__To-do item__: Work through the data line by line, gathering every line that has the word "ferramentas".

__Record extracts__:
-------

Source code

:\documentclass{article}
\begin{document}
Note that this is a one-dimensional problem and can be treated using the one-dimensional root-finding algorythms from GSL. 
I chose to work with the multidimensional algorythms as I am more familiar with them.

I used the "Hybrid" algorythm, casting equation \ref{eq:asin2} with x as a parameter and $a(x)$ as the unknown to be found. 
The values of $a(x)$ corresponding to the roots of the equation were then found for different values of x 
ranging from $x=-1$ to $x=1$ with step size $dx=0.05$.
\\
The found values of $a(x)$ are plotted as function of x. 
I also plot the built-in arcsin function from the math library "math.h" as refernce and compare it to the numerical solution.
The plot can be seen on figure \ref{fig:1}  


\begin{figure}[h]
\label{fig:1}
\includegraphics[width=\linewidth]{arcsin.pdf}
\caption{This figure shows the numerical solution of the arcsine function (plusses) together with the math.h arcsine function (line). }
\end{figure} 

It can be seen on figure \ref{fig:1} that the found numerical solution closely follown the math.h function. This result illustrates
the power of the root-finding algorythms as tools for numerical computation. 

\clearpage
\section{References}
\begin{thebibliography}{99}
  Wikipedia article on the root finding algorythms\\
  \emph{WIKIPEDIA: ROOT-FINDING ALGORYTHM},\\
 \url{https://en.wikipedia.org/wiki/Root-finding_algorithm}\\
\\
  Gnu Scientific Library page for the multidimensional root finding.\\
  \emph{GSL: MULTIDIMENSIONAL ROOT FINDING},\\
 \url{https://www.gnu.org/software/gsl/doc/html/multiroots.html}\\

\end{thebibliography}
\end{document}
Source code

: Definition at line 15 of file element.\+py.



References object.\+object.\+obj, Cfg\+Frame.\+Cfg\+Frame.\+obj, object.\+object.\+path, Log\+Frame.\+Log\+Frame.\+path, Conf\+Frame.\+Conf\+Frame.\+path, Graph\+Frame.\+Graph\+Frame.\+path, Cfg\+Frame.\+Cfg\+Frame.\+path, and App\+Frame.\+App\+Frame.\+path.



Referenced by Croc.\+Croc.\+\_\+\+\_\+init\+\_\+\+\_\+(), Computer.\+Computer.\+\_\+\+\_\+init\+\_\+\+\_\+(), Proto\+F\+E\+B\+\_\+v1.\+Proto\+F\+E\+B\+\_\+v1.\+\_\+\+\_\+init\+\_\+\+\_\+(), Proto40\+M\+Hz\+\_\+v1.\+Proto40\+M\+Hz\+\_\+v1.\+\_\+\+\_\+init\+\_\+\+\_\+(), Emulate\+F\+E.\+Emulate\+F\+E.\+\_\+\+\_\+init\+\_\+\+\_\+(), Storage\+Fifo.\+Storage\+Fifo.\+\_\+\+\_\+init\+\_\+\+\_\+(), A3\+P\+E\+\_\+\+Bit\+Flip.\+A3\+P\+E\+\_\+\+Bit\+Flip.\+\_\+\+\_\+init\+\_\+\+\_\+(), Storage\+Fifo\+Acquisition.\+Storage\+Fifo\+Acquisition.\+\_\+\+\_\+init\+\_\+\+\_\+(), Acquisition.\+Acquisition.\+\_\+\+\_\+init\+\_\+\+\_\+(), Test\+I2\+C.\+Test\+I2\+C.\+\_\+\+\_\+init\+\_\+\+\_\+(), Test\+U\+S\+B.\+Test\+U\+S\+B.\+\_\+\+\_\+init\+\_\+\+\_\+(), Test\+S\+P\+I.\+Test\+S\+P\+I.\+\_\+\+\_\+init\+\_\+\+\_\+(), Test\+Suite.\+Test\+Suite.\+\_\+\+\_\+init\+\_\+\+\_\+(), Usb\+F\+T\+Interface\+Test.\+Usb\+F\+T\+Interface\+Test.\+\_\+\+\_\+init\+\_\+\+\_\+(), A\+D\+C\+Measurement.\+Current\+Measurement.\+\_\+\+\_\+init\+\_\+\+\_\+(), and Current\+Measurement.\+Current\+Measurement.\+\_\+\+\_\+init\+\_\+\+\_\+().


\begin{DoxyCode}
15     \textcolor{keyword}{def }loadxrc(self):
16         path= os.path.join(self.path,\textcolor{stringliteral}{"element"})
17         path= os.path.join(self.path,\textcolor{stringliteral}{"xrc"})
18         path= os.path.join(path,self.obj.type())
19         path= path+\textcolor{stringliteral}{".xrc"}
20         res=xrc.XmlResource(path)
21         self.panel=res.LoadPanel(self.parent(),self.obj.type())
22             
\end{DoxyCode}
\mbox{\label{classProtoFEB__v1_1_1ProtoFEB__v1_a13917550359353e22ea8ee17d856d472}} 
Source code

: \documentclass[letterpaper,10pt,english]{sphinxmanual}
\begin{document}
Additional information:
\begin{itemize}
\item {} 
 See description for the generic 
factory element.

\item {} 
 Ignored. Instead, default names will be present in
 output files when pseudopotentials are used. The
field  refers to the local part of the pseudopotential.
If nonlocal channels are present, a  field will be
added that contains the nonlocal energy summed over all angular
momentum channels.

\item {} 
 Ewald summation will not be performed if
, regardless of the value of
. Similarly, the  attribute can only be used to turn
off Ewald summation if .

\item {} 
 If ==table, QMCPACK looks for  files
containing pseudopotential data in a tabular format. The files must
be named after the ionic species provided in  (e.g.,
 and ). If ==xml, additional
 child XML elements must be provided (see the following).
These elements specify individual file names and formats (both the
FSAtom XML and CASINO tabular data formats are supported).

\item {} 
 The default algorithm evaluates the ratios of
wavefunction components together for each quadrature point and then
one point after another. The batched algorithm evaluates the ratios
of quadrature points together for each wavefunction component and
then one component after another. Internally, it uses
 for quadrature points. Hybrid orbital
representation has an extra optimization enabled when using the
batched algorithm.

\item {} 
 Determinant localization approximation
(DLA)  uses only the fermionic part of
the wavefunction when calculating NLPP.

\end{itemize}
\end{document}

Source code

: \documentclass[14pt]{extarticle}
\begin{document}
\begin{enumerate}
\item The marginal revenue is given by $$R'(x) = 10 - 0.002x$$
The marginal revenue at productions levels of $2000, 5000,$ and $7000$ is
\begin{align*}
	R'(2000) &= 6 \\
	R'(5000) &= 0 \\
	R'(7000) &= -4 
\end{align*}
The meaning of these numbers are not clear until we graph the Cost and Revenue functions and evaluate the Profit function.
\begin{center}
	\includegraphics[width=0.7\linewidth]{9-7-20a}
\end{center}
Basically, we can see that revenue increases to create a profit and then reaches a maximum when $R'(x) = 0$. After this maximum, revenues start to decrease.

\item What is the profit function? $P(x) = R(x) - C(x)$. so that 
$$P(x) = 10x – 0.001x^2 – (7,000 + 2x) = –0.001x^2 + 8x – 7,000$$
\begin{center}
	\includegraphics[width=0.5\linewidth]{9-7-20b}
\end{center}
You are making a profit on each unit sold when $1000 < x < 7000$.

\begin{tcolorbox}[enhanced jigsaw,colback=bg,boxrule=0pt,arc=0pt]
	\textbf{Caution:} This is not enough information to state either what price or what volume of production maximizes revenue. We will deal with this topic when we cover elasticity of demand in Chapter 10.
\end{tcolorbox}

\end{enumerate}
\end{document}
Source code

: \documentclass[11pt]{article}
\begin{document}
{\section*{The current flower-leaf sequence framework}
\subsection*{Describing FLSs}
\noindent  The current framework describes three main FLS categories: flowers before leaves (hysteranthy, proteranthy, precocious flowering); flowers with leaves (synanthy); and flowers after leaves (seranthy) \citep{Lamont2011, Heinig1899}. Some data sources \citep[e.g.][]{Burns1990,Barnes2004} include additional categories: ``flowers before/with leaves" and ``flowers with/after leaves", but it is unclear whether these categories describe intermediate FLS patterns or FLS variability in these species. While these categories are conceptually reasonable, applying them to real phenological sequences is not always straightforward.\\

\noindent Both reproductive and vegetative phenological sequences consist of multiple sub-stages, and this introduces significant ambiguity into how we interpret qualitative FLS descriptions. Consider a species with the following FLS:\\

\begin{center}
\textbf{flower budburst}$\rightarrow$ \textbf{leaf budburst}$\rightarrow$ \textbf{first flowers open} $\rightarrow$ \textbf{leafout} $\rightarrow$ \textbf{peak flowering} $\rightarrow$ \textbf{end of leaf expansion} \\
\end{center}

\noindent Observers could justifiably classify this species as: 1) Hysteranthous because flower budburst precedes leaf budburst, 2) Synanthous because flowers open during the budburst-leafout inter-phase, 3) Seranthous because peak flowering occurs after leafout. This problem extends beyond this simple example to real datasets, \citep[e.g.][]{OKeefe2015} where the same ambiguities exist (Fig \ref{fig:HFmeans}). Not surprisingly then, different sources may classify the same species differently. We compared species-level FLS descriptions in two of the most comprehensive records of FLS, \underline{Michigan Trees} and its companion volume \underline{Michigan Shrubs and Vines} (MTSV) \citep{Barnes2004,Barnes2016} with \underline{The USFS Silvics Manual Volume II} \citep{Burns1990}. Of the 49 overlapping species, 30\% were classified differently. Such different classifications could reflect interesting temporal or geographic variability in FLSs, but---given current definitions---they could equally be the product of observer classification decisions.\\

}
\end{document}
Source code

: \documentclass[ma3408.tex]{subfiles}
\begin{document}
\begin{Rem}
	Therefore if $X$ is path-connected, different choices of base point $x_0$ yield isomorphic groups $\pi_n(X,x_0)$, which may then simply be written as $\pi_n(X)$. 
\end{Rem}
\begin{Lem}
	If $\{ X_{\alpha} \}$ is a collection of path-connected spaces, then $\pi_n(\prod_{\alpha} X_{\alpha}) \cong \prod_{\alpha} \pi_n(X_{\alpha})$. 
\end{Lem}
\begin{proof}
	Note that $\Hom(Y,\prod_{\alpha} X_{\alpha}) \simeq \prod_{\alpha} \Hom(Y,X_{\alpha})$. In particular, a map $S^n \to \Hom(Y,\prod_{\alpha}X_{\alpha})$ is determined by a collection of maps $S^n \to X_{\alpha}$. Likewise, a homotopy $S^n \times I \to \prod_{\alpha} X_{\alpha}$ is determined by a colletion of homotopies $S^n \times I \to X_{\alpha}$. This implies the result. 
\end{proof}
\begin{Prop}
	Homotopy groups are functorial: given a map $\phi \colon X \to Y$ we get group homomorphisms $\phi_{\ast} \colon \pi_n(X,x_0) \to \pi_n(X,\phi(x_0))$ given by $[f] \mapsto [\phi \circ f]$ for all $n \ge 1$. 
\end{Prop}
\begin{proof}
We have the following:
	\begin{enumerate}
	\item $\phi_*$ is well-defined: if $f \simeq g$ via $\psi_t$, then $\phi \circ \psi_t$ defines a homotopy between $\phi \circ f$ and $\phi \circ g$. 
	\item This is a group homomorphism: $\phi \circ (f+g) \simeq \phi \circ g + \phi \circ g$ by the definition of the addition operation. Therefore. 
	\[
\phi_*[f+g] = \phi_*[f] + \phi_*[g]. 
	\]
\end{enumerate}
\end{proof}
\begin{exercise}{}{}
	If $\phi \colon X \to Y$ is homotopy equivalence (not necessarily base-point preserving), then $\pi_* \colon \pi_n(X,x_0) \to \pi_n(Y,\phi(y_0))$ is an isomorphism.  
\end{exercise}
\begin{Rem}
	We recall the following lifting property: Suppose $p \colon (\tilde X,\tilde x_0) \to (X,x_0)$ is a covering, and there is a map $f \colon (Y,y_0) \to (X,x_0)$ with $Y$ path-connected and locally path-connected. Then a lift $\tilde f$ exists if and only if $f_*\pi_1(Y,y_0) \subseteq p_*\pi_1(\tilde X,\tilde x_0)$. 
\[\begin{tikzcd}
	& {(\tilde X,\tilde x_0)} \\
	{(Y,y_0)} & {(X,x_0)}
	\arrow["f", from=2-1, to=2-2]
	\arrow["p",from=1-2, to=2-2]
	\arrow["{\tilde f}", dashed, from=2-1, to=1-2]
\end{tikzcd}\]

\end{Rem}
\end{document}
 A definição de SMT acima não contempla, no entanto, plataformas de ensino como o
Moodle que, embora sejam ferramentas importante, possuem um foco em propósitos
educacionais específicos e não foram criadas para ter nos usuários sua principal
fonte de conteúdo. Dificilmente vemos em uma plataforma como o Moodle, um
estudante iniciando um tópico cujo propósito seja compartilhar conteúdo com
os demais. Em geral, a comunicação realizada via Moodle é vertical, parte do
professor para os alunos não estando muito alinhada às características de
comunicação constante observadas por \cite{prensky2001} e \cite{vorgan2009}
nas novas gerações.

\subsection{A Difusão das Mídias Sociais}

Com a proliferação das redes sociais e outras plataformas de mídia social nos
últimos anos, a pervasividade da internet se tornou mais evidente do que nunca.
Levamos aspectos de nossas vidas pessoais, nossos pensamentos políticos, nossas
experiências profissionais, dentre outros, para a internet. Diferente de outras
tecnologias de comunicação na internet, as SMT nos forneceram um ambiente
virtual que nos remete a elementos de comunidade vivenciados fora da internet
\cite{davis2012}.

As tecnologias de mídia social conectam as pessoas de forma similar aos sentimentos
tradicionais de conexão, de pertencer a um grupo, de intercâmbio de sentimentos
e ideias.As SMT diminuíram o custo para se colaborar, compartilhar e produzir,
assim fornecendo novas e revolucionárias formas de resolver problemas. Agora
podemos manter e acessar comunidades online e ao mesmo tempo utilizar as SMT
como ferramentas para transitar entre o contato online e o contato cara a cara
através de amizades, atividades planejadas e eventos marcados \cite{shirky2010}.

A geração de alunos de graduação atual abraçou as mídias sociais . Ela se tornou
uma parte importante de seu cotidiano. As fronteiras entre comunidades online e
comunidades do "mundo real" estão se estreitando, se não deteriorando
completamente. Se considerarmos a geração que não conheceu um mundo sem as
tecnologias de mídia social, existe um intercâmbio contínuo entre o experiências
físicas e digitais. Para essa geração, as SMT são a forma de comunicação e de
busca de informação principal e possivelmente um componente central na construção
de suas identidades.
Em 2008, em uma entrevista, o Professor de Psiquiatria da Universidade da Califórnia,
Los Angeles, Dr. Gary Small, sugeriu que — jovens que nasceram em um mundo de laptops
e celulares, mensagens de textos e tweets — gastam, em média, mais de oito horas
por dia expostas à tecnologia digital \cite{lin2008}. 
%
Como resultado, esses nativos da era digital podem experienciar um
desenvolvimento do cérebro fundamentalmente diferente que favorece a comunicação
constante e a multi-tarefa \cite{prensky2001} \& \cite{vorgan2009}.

-------

__Result for this task__:
Moodle que, embora sejam ferramentas importante, possuem um foco em propósitos
como ferramentas para transitar entre o contato online e o contato cara a cara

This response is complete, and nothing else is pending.